FUNCTIONAL POTENTIAL AND DIVERSITY OF THE BACTERIAL FAMILY PSEUDONOCARDIACEAE FROM CAVES

Dark, humid, and nutrient-depleted conditions inside caves set limitations on their habitability, which results in microbial diversity and community structures that differ from surface environments. Recent studies that investigated cave microbiomes reveal that Pseudonocardiaceae, a family of bacteria belonging to the phylum Actinomycetota, are abundant in cave sediment and on rocks as subaerial biofilms. This study applied metagenomics to characterize the functional potential of uncultured Pseudonocardiaceae and associated microbes from a cave in Knox County, Tennessee, which complemented past research that assessed microbial diversity using 16S rRNA gene surveys. From metagenomic data, several Metagenome Assembled Genomes (MAGs) were recovered and assigned to Pseudonocardiaceae. The closest relatives to these MAGs belong to the genus, Actinoalloteichus. The Pseudonocardiaceae MAG with the highest quality was 98.22% complete and had 3.83% contamination.
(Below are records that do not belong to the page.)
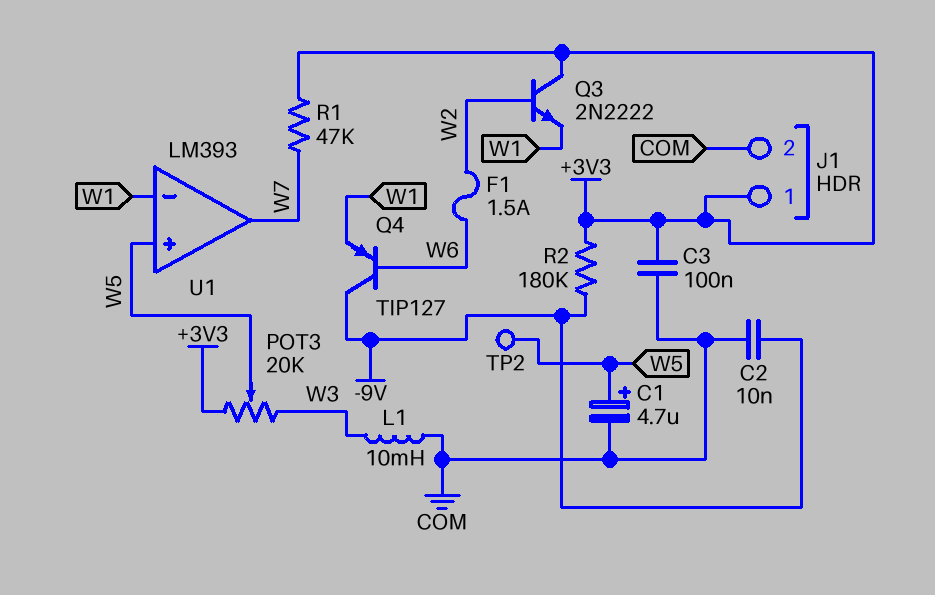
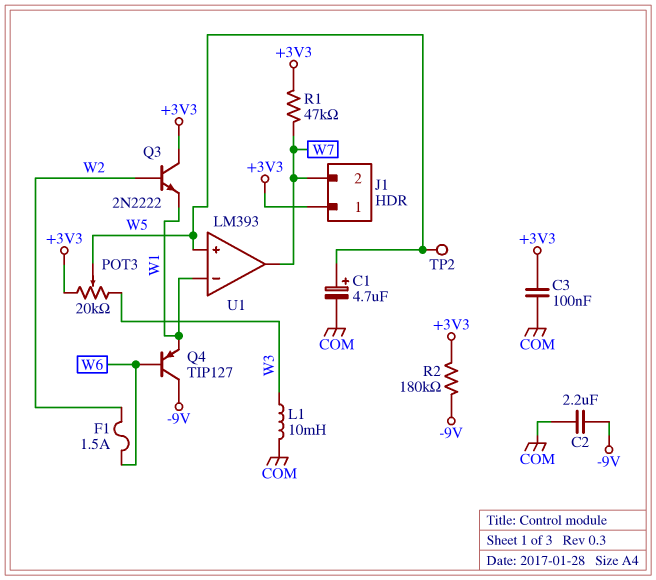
C2: 10nF (-9V, COM) -> 2.2uF (-9V, COM)
J1 pin 2: COM -> W7

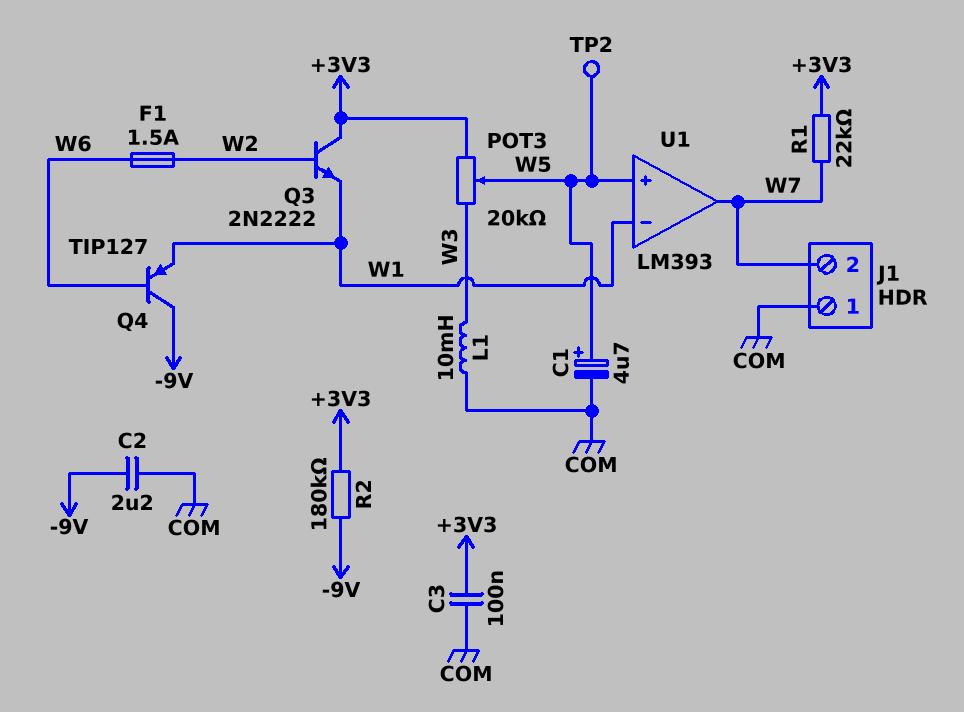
J1 pin 1: +3V3 -> COM
R1: 47k (+3V3, W7) -> 22k (+3V3, W7)

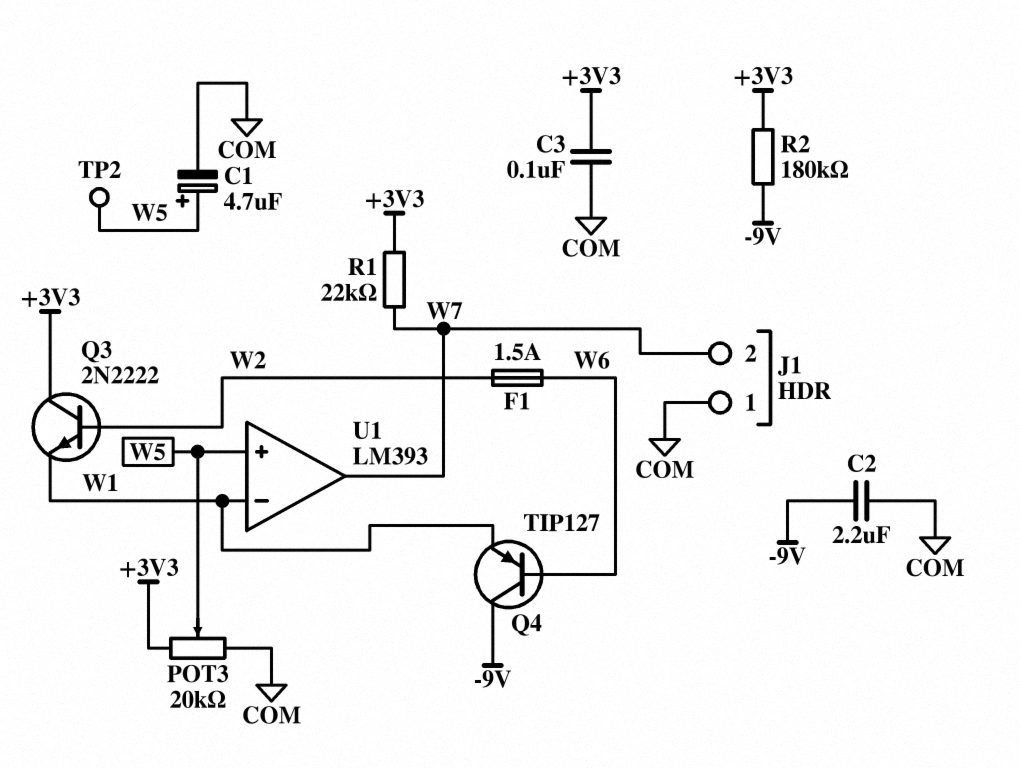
L1: 10mH (COM, W3) -> none
POT3: 20k (+3V3, W3, wiper W5) -> 20k (+3V3, COM, wiper W5)

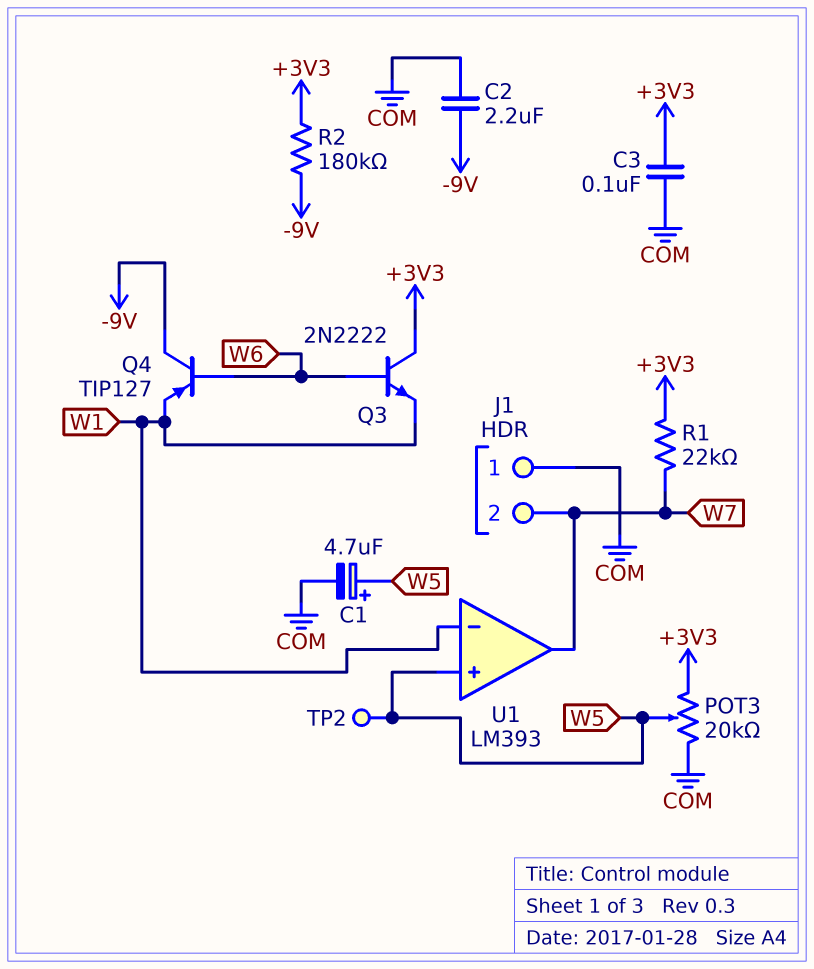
F1: 1.5A (W2, W6) -> none
Q3: NPN 2N2222 (B W2, C +3V3, E W1) -> NPN 2N2222 (B W6, C +3V3, E W1)

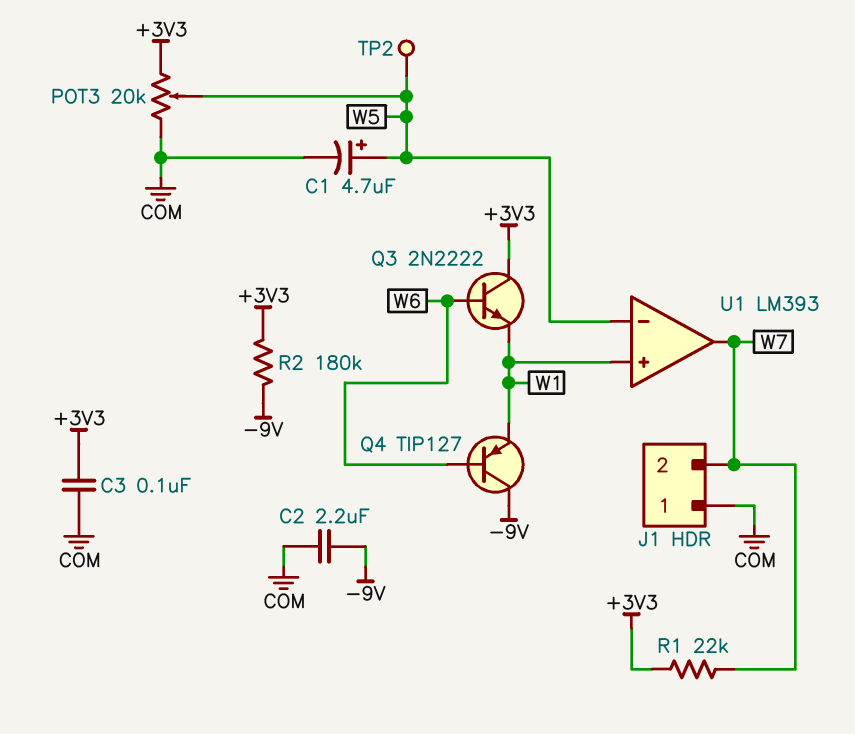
U1 pin in+: W5 -> W1
U1 pin in-: W1 -> W5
Functions of interest to evaluate from the MAGs included carbon and nitrogen metabolism, antimicrobial strategies, and metabolisms that could affect microbe-mineral interactions. Analyses revealed the potential for chemolithoautotrophic CO₂ fixation, denitrification, trace gas uptake, specifically carbon monoxide, antimicrobial defenses, and capability to affect carbonate precipitation. The Pseudonocardiaceae likely play a crucial role in the cave environments by producing organic carbon at the base of the food web, acting as a sink for trace gas in cave air, limiting microbial interactions within subaerial biofilms, and participating in microbe-mineral interactions that could lead to speleothem formation. This investigation reinforces the connection between microbial ecology and the biogeochemistry of cave environments and raises interests for possible applications in biotechnology from the cave microbiome.